Nelson has studied it from a lot of angles and believes Morris really didn’t know. Among other things, the Klan in those days tended to send “wrecking crews” from outside an area, making them less likely to be caught meting out the ugliest kind of retribution. “Frank was the kind of man, I think, he would have wanted something to happen to the people who did this to him,” the newsman said.
The big break in the case came late last spring. After about 20 interviews with former law enforcement figures, Nelson called on a former deputy, Bill Frasier. He asked Frasier if he had ever heard anything about the Frank Morris case. Frasier responded: “I had somebody tell me he did it.” Nelson told him: “You got my attention now.”
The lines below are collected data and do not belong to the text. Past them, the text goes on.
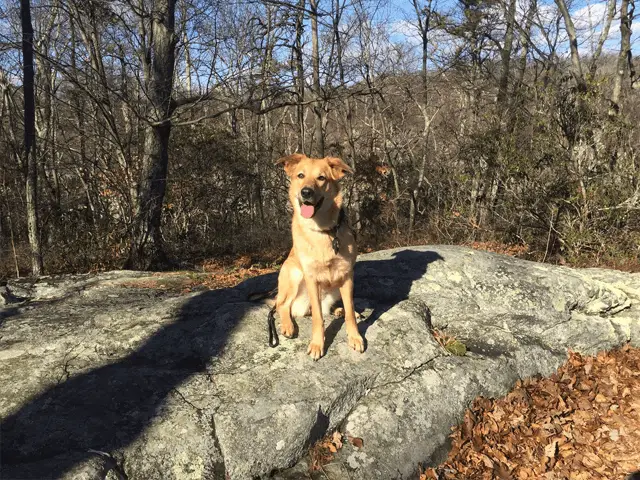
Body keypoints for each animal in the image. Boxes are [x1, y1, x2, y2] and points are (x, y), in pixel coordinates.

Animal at [272, 154, 364, 360]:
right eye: (300, 175)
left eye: (321, 178)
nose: (306, 192)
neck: (322, 230)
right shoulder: (311, 278)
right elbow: (317, 318)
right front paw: (317, 344)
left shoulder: (347, 276)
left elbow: (350, 310)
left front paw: (355, 336)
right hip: (294, 276)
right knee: (283, 305)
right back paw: (288, 325)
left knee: (331, 307)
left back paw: (339, 310)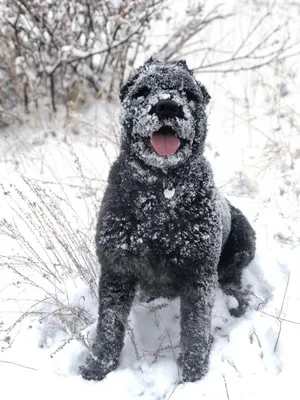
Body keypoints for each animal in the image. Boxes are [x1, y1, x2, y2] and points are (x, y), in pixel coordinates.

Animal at [79, 58, 255, 382]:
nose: (167, 106)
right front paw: (98, 366)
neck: (161, 190)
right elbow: (109, 324)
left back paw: (236, 303)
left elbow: (195, 327)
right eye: (142, 91)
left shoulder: (199, 272)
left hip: (243, 238)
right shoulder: (116, 267)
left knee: (233, 279)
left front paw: (194, 373)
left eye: (189, 93)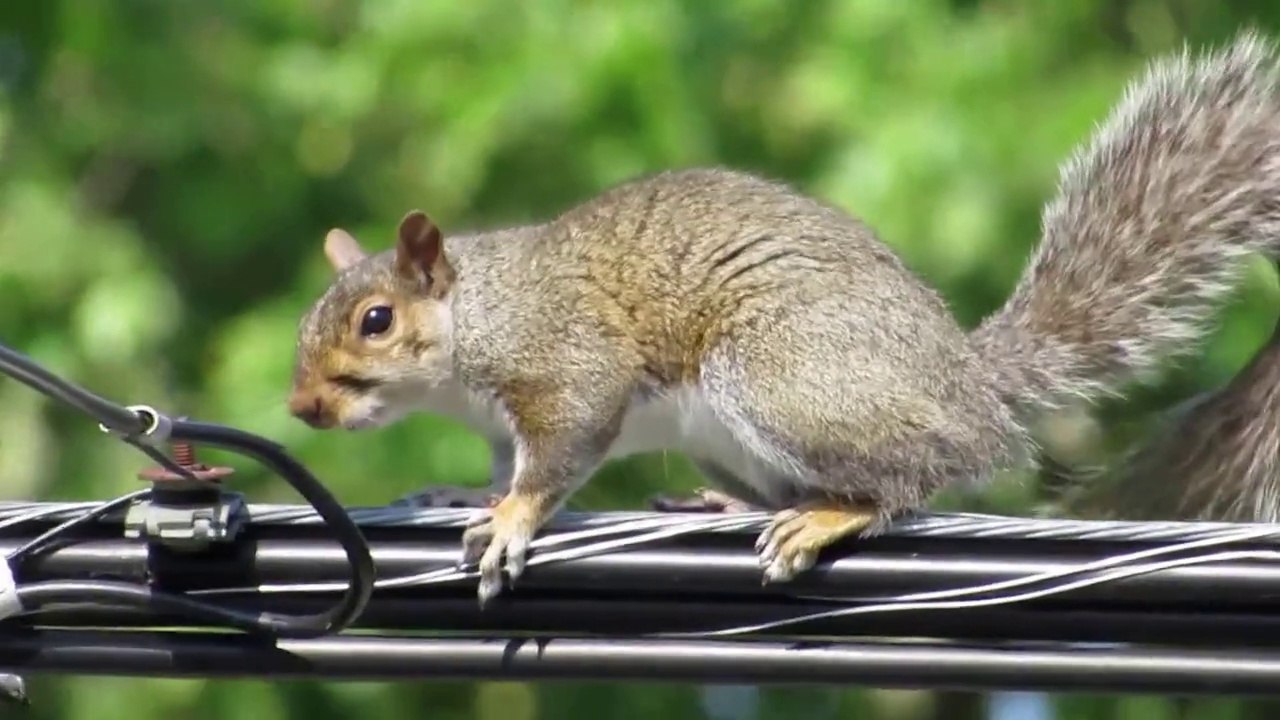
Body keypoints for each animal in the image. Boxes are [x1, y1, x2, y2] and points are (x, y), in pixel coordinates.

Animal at [288, 32, 1280, 605]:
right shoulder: (503, 422)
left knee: (916, 473)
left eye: (375, 320)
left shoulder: (565, 358)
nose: (303, 408)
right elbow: (504, 463)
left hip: (779, 373)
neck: (478, 312)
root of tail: (969, 383)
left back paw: (828, 516)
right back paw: (739, 501)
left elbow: (560, 451)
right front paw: (467, 494)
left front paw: (511, 520)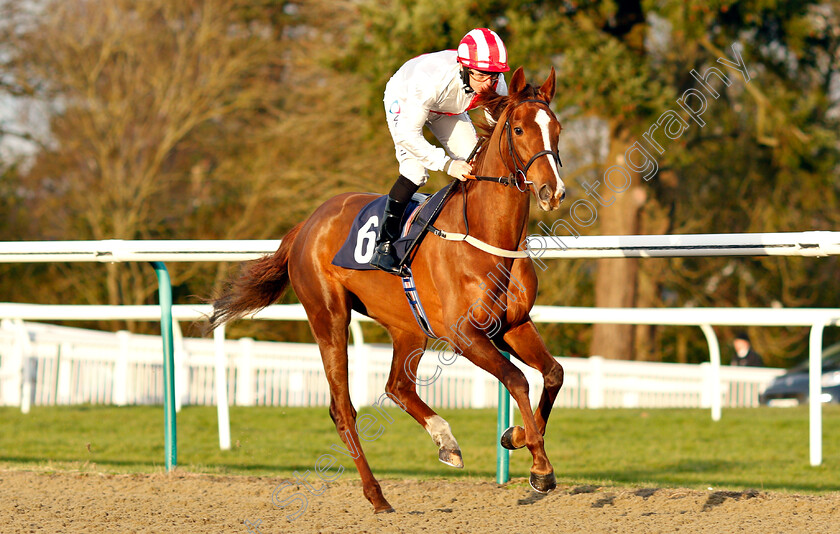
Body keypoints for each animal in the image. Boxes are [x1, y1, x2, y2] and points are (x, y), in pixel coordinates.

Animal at [207, 67, 568, 516]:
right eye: (518, 129)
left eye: (557, 129)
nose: (553, 191)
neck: (486, 235)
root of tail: (307, 224)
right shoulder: (465, 336)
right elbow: (517, 379)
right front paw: (540, 467)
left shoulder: (514, 325)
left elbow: (552, 374)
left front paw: (516, 436)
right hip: (329, 316)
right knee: (342, 408)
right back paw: (377, 495)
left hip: (407, 327)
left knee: (397, 387)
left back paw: (445, 441)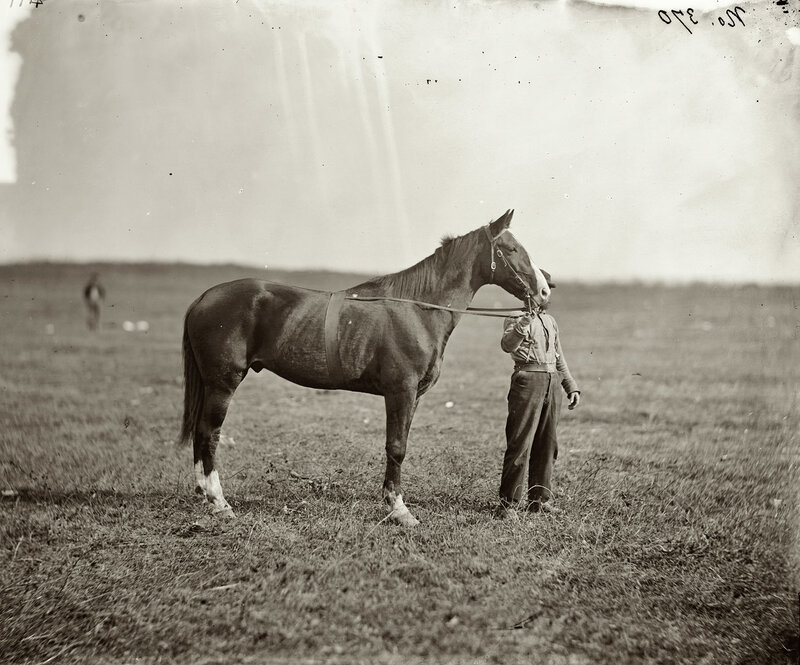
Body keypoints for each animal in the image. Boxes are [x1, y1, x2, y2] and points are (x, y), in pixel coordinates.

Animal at [178, 209, 551, 526]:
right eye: (511, 249)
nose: (546, 289)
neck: (418, 310)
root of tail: (203, 299)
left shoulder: (412, 397)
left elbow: (399, 445)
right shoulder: (400, 391)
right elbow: (396, 447)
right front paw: (399, 510)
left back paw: (206, 496)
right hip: (223, 384)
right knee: (208, 433)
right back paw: (220, 503)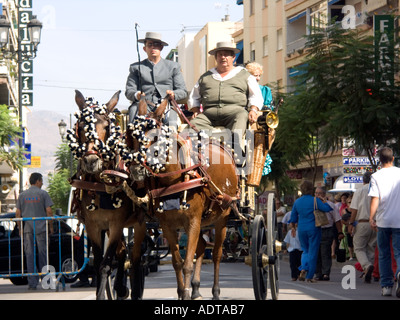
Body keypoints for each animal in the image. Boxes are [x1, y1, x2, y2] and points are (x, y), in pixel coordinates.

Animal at [68, 90, 148, 300]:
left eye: (106, 126)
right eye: (81, 127)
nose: (91, 160)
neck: (100, 183)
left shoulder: (116, 223)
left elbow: (105, 265)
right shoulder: (93, 226)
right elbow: (98, 264)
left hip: (138, 223)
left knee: (135, 258)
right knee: (122, 253)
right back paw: (120, 287)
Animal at [120, 97, 241, 300]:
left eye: (155, 137)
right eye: (131, 137)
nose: (136, 169)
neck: (173, 180)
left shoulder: (192, 222)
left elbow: (187, 264)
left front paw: (185, 292)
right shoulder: (168, 226)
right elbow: (177, 262)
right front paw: (183, 291)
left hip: (222, 217)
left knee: (216, 254)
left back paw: (215, 291)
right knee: (202, 247)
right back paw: (196, 289)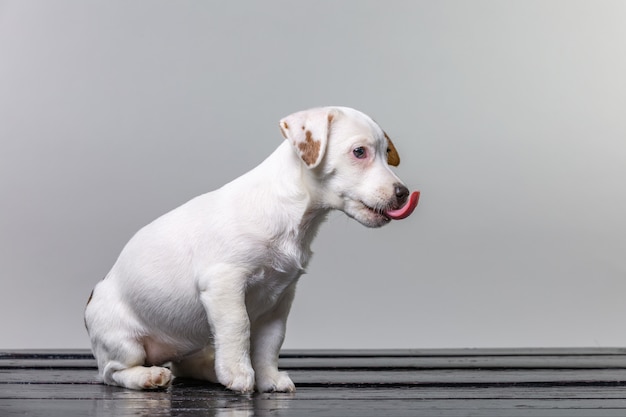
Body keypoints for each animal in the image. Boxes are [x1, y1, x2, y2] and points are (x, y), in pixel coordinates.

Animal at [81, 105, 414, 392]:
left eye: (387, 154)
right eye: (359, 152)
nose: (403, 193)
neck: (293, 214)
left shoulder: (280, 299)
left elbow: (270, 343)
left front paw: (268, 378)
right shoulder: (224, 284)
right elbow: (238, 326)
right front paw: (239, 373)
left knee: (182, 365)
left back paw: (209, 369)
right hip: (123, 341)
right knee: (112, 372)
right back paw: (148, 376)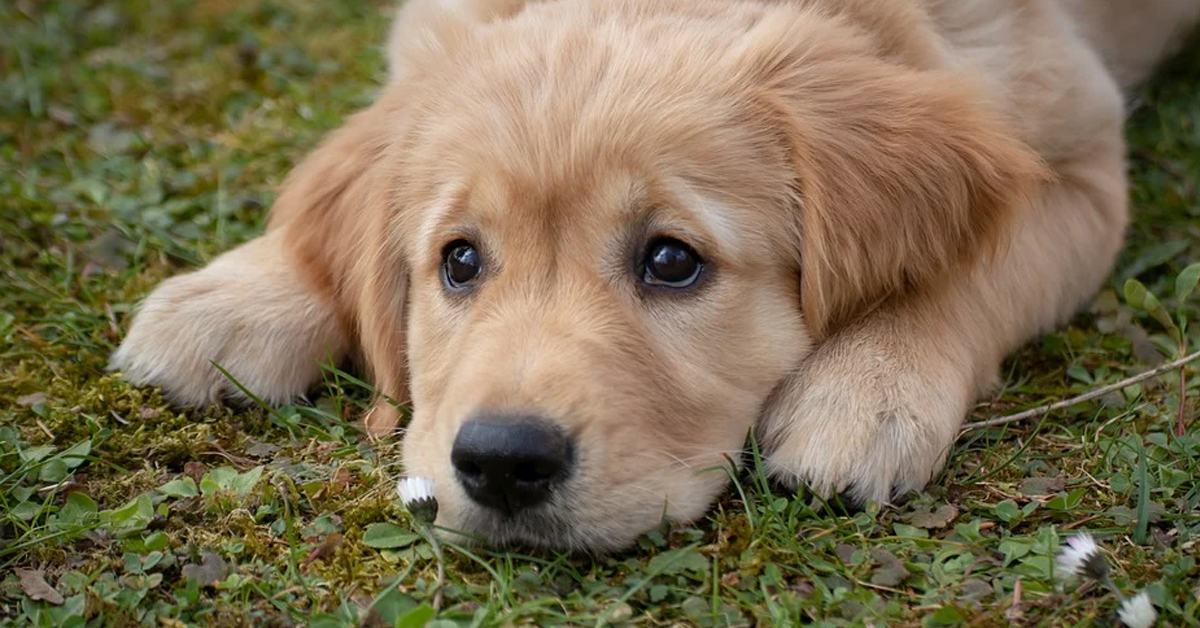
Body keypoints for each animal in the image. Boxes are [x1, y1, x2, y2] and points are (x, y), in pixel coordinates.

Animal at [108, 0, 1195, 549]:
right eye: (458, 260)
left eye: (672, 261)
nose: (502, 462)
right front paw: (238, 293)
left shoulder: (1080, 162)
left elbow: (967, 270)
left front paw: (868, 387)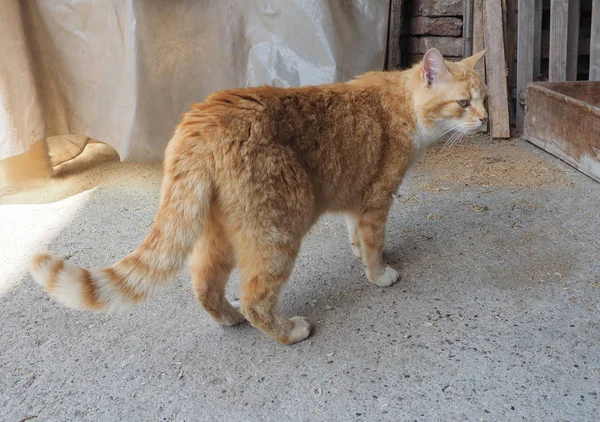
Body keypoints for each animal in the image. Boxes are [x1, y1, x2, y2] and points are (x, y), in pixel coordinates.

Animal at [29, 48, 488, 342]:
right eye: (464, 103)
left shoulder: (355, 196)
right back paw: (289, 332)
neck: (404, 104)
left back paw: (229, 319)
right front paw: (378, 273)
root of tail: (202, 122)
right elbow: (373, 243)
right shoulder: (377, 197)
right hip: (278, 231)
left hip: (217, 234)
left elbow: (355, 232)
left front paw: (358, 251)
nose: (485, 121)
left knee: (205, 286)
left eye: (485, 99)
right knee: (256, 298)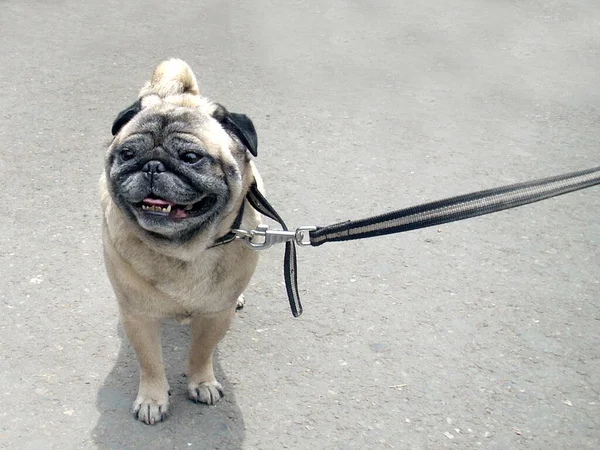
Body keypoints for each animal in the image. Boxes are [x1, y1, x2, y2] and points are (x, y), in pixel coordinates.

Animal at [100, 59, 262, 426]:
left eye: (190, 157)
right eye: (127, 153)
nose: (152, 165)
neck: (183, 250)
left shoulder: (215, 315)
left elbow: (201, 353)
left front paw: (201, 383)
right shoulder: (138, 318)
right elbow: (150, 363)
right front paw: (152, 399)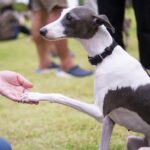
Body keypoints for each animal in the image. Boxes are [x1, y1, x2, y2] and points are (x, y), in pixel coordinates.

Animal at [21, 6, 150, 149]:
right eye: (61, 14)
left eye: (70, 18)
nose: (42, 31)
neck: (107, 56)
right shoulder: (108, 121)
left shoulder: (99, 112)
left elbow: (59, 95)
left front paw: (34, 95)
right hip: (131, 141)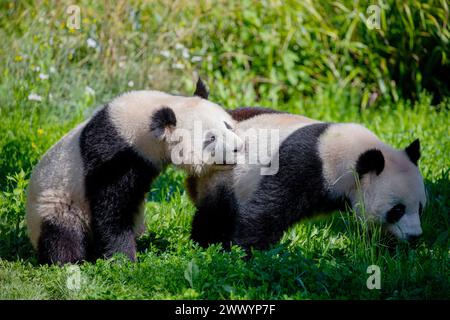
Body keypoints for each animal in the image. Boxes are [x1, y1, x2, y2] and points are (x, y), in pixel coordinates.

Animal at [25, 80, 243, 264]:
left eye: (227, 125)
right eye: (210, 138)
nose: (238, 148)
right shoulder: (114, 157)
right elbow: (112, 210)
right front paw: (123, 260)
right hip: (58, 202)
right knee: (63, 233)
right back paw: (69, 261)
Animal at [186, 109, 426, 251]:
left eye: (421, 208)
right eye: (397, 210)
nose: (415, 236)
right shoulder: (303, 166)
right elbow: (266, 212)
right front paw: (247, 253)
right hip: (222, 177)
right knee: (215, 215)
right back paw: (205, 244)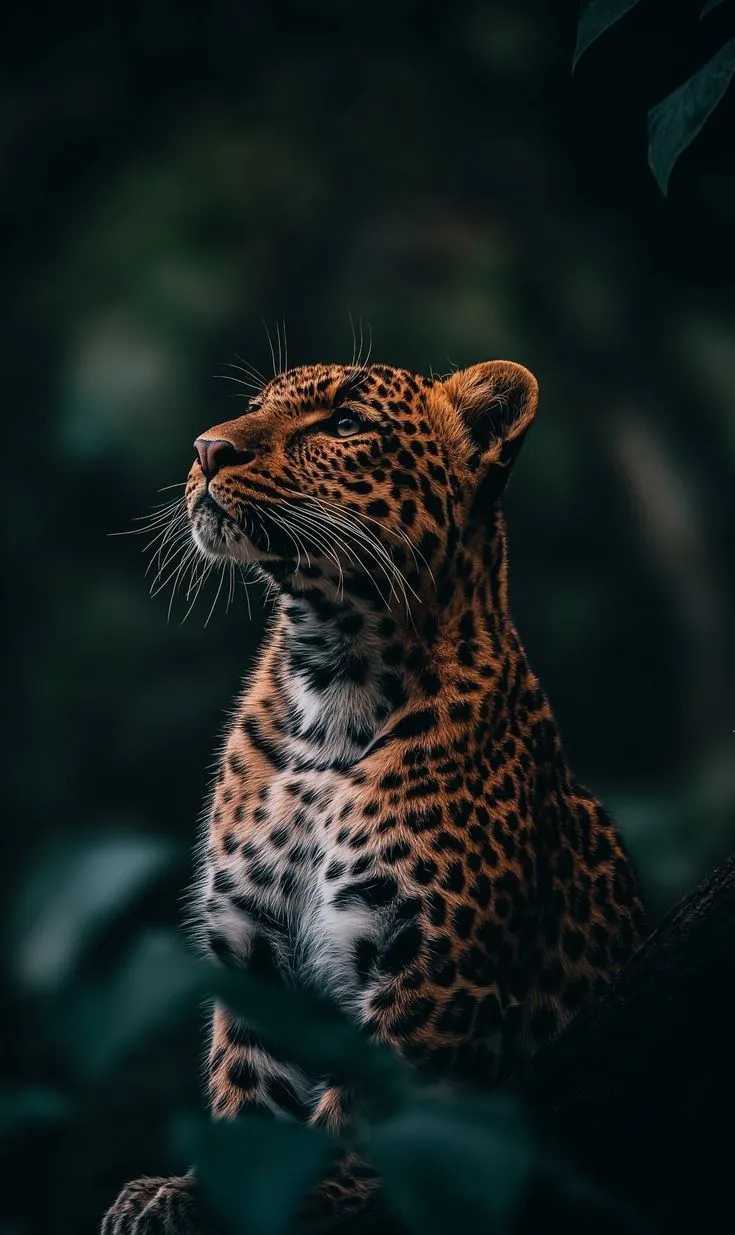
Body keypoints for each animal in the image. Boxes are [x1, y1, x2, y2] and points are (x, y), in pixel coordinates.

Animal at [102, 358, 645, 1234]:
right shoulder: (253, 948)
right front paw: (191, 1192)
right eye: (255, 409)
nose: (207, 448)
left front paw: (330, 1191)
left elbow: (375, 1101)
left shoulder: (432, 964)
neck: (330, 681)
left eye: (345, 424)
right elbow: (247, 1092)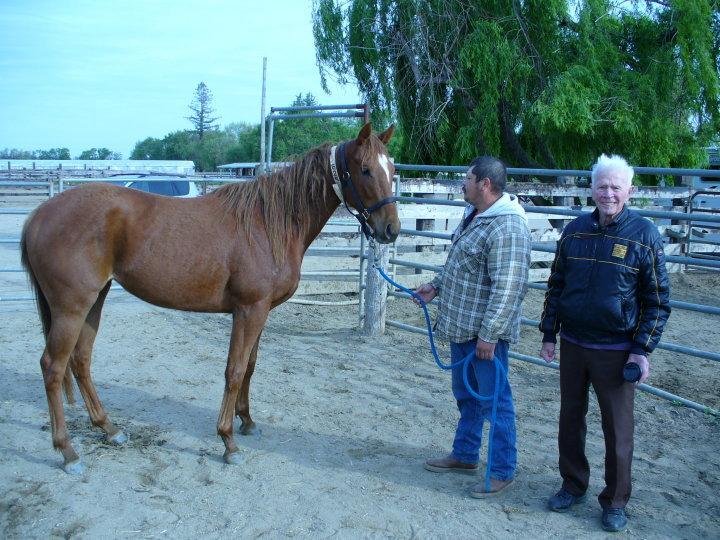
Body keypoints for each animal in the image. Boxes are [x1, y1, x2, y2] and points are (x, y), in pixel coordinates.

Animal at [20, 123, 400, 474]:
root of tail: (38, 214)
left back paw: (109, 429)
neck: (268, 224)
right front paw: (228, 441)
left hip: (94, 300)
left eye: (392, 168)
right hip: (71, 307)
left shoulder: (260, 311)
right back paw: (68, 452)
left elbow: (250, 366)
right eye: (365, 169)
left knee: (81, 361)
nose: (391, 230)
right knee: (53, 367)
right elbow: (234, 370)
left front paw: (247, 422)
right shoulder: (248, 310)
Frasier related how, decades before, he had been on a pipeline crew with his brother-in-law, a man named Leonard Spencer, who acknowledged attending Klan meetings in the 1960s. The former deputy asked the alleged former Klansman if he had ever killed anyone. Spencer allegedly replied: “We did accidentally one time.”
Spencer’s ex-wife and his son soon chimed in with similar information — tying not only Spencer but a ne’er-do-well Klansman and now deceased meth-head, O.C. “Coonie” Poissot, to the arson that night, according to the Sentinel article. The thugs allegedly planned to torch the store, learning only in the midst of the crime that Morris was inside.
Those revelations led the newspaperman, last summer, to Spencer’s front door. Spencer, still red-faced and burly at 71, agreed to answer questions. A video shows him swaying gently on a porch swing as Nelson politely asks about the most hideous things — wrecking crews, late-night “projects” of long ago and the 46-year-old killing.
Spencer admitted only some knowledge about the Klan. He said he had never heard of Frank Morris and certainly had nothing to do with his killing. First the FBI and then the Justice Department asked the Sentinel to hold off on the story, lest it complicate their investigation.
The feds would not give details, nor would the local officials, who would put any suspect on trial. When the story finally was published in January on the Sentinel’s front page, it carried a bold red headline: “A Suspect Revealed.”
“I told Stanley the other day he is the hub in this and everybody else is just a spoke,” said David Opperman, the assistant district attorney who is one of the prosecutors tending to the continuing grand jury proceedings. “He did the work that needed to be done.”
Now Stanley Nelson wins awards. The son of the South for the first time has traveled to Washington, New York and beyond. When he speaks at conferences, he spins out bigger ideas about justice and reconciliation. But mostly he talks about putting one foot in front of another, like any man might.
“Once you saw who Frank Morris was and what this story was,” he said, “it would have been almost immoral to walk away.”